___ Source information

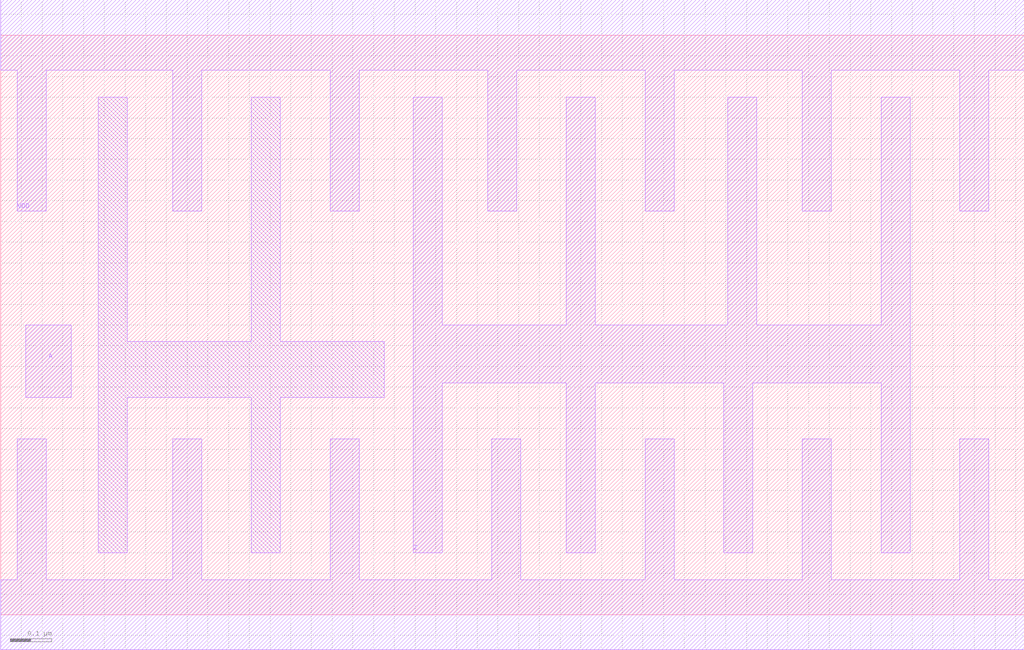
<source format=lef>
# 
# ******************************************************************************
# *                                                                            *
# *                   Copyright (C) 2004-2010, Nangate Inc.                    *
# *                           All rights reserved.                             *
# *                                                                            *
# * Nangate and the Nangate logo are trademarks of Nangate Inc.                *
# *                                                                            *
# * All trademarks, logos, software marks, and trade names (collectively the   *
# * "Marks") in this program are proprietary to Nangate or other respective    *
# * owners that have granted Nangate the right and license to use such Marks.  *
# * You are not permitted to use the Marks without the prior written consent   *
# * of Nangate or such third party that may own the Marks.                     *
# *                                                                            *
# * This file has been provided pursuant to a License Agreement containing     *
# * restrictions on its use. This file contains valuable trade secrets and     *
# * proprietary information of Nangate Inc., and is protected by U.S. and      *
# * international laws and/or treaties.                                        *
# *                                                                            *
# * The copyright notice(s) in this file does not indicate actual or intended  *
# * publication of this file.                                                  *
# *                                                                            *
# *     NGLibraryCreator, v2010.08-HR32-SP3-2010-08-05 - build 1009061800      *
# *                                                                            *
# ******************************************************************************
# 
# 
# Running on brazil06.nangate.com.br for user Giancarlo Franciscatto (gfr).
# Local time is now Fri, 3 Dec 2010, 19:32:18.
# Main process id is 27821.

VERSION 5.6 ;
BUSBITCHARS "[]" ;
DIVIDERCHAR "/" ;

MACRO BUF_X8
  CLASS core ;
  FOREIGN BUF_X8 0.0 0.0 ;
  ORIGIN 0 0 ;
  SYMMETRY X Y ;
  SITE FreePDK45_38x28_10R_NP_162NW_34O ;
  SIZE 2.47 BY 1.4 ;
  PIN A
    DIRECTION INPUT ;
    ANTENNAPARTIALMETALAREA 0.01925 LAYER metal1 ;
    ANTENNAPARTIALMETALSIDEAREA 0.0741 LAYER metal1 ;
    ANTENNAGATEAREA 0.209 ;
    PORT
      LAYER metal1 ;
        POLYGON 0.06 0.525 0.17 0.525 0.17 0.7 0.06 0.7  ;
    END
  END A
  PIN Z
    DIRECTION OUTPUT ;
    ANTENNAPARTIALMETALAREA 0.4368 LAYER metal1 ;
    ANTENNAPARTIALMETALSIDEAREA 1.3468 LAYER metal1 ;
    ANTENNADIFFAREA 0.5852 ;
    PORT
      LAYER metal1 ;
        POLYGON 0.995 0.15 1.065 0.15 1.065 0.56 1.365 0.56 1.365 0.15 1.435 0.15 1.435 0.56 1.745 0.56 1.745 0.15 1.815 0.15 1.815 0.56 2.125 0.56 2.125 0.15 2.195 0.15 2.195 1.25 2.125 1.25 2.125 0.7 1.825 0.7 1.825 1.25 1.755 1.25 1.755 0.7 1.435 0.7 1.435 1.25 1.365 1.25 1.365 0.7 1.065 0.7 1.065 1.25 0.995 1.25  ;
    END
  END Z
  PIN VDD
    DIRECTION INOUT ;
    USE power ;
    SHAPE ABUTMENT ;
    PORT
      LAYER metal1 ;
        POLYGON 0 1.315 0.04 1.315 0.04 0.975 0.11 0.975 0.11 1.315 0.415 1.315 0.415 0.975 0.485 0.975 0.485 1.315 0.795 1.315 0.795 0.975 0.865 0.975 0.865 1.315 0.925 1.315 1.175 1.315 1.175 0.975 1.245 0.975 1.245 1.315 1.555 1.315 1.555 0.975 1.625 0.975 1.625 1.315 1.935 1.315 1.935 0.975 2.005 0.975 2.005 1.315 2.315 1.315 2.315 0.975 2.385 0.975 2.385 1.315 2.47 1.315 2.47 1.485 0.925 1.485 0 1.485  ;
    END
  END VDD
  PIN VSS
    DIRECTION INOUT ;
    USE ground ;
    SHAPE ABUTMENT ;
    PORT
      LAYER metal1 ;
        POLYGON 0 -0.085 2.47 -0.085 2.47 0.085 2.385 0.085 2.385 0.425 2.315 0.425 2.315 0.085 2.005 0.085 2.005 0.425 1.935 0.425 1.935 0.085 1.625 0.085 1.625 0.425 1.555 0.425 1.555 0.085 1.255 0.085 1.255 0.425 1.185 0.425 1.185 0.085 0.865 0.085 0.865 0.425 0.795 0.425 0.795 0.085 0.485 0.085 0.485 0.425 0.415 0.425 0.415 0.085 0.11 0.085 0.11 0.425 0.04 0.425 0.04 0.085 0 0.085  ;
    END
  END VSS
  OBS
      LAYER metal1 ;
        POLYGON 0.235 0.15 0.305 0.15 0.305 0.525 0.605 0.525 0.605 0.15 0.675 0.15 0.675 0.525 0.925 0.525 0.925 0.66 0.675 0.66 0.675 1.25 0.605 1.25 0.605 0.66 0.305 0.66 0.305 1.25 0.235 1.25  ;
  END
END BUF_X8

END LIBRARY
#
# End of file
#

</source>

______

**What to produce:**
Each entry above should come back word for word, and no picture should come with it.

**Written reply:**
<source format=lef>
# 
# ******************************************************************************
# *                                                                            *
# *                   Copyright (C) 2004-2010, Nangate Inc.                    *
# *                           All rights reserved.                             *
# *                                                                            *
# * Nangate and the Nangate logo are trademarks of Nangate Inc.                *
# *                                                                            *
# * All trademarks, logos, software marks, and trade names (collectively the   *
# * "Marks") in this program are proprietary to Nangate or other respective    *
# * owners that have granted Nangate the right and license to use such Marks.  *
# * You are not permitted to use the Marks without the prior written consent   *
# * of Nangate or such third party that may own the Marks.                     *
# *                                                                            *
# * This file has been provided pursuant to a License Agreement containing     *
# * restrictions on its use. This file contains valuable trade secrets and     *
# * proprietary information of Nangate Inc., and is protected by U.S. and      *
# * international laws and/or treaties.                                        *
# *                                                                            *
# * The copyright notice(s) in this file does not indicate actual or intended  *
# * publication of this file.                                                  *
# *                                                                            *
# *     NGLibraryCreator, v2010.08-HR32-SP3-2010-08-05 - build 1009061800      *
# *                                                                            *
# ******************************************************************************
# 
# 
# Running on brazil06.nangate.com.br for user Giancarlo Franciscatto (gfr).
# Local time is now Fri, 3 Dec 2010, 19:32:18.
# Main process id is 27821.

VERSION 5.6 ;
BUSBITCHARS "[]" ;
DIVIDERCHAR "/" ;

MACRO BUF_X8
  CLASS core ;
  FOREIGN BUF_X8 0.0 0.0 ;
  ORIGIN 0 0 ;
  SYMMETRY X Y ;
  SITE FreePDK45_38x28_10R_NP_162NW_34O ;
  SIZE 2.47 BY 1.4 ;
  PIN A
    DIRECTION INPUT ;
    ANTENNAPARTIALMETALAREA 0.01925 LAYER metal1 ;
    ANTENNAPARTIALMETALSIDEAREA 0.0741 LAYER metal1 ;
    ANTENNAGATEAREA 0.209 ;
    PORT
      LAYER metal1 ;
        POLYGON 0.06 0.525 0.17 0.525 0.17 0.7 0.06 0.7  ;
    END
  END A
  PIN Z
    DIRECTION OUTPUT ;
    ANTENNAPARTIALMETALAREA 0.4368 LAYER metal1 ;
    ANTENNAPARTIALMETALSIDEAREA 1.3468 LAYER metal1 ;
    ANTENNADIFFAREA 0.5852 ;
    PORT
      LAYER metal1 ;
        POLYGON 0.995 0.15 1.065 0.15 1.065 0.56 1.365 0.56 1.365 0.15 1.435 0.15 1.435 0.56 1.745 0.56 1.745 0.15 1.815 0.15 1.815 0.56 2.125 0.56 2.125 0.15 2.195 0.15 2.195 1.25 2.125 1.25 2.125 0.7 1.825 0.7 1.825 1.25 1.755 1.25 1.755 0.7 1.435 0.7 1.435 1.25 1.365 1.25 1.365 0.7 1.065 0.7 1.065 1.25 0.995 1.25  ;
    END
  END Z
  PIN VDD
    DIRECTION INOUT ;
    USE power ;
    SHAPE ABUTMENT ;
    PORT
      LAYER metal1 ;
        POLYGON 0 1.315 0.04 1.315 0.04 0.975 0.11 0.975 0.11 1.315 0.415 1.315 0.415 0.975 0.485 0.975 0.485 1.315 0.795 1.315 0.795 0.975 0.865 0.975 0.865 1.315 0.925 1.315 1.175 1.315 1.175 0.975 1.245 0.975 1.245 1.315 1.555 1.315 1.555 0.975 1.625 0.975 1.625 1.315 1.935 1.315 1.935 0.975 2.005 0.975 2.005 1.315 2.315 1.315 2.315 0.975 2.385 0.975 2.385 1.315 2.47 1.315 2.47 1.485 0.925 1.485 0 1.485  ;
    END
  END VDD
  PIN VSS
    DIRECTION INOUT ;
    USE ground ;
    SHAPE ABUTMENT ;
    PORT
      LAYER metal1 ;
        POLYGON 0 -0.085 2.47 -0.085 2.47 0.085 2.385 0.085 2.385 0.425 2.315 0.425 2.315 0.085 2.005 0.085 2.005 0.425 1.935 0.425 1.935 0.085 1.625 0.085 1.625 0.425 1.555 0.425 1.555 0.085 1.255 0.085 1.255 0.425 1.185 0.425 1.185 0.085 0.865 0.085 0.865 0.425 0.795 0.425 0.795 0.085 0.485 0.085 0.485 0.425 0.415 0.425 0.415 0.085 0.11 0.085 0.11 0.425 0.04 0.425 0.04 0.085 0 0.085  ;
    END
  END VSS
  OBS
      LAYER metal1 ;
        POLYGON 0.235 0.15 0.305 0.15 0.305 0.525 0.605 0.525 0.605 0.15 0.675 0.15 0.675 0.525 0.925 0.525 0.925 0.66 0.675 0.66 0.675 1.25 0.605 1.25 0.605 0.66 0.305 0.66 0.305 1.25 0.235 1.25  ;
  END
END BUF_X8

END LIBRARY
#
# End of file
#

</source>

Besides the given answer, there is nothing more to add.